■ **What is expected**
Please write out every one of the following entries word for word, leaving out the pictures.

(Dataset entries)
--
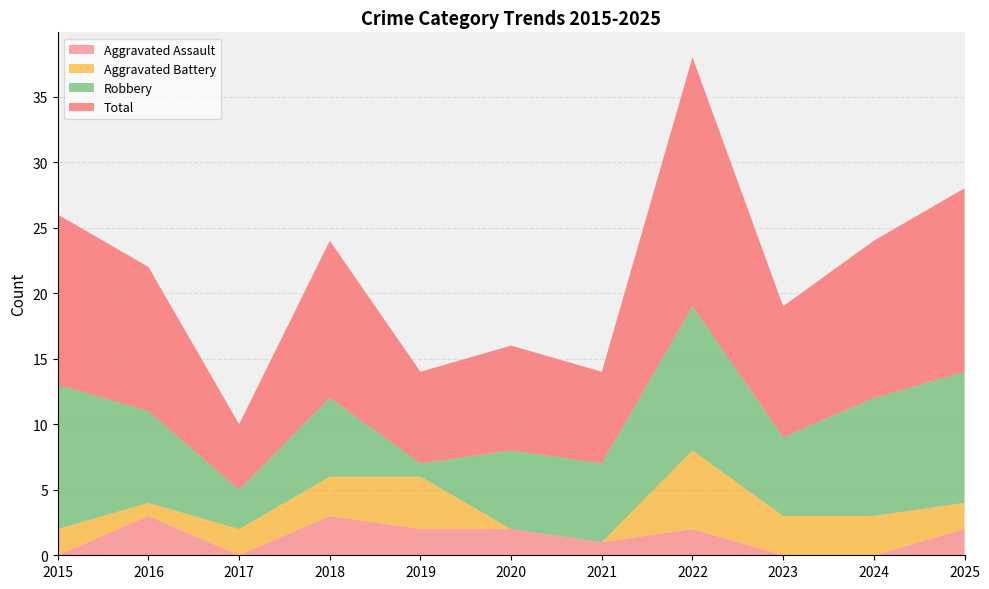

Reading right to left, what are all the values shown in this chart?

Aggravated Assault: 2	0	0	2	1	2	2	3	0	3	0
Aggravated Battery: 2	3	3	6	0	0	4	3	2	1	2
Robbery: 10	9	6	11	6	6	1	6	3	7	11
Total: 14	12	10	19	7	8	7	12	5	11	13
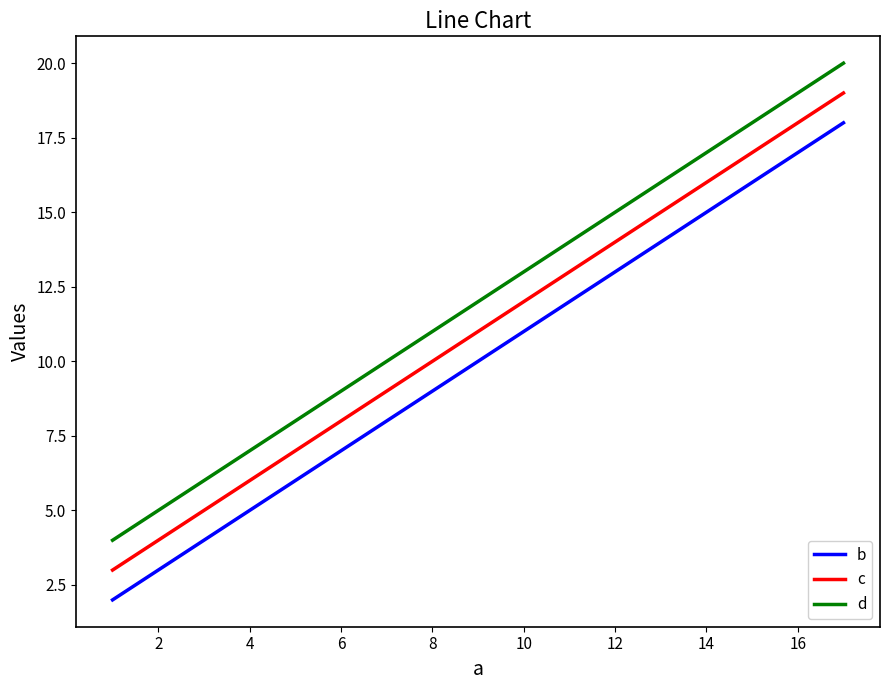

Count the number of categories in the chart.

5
--
■ **The completed task**
Reading right to left, what are all the values shown in this chart?

Aggravated Assault: 2	0	0	2	1	2	2	3	0	3	0
Aggravated Battery: 2	3	3	6	0	0	4	3	2	1	2
Robbery: 10	9	6	11	6	6	1	6	3	7	11
Total: 14	12	10	19	7	8	7	12	5	11	13

Count the number of categories in the chart.

5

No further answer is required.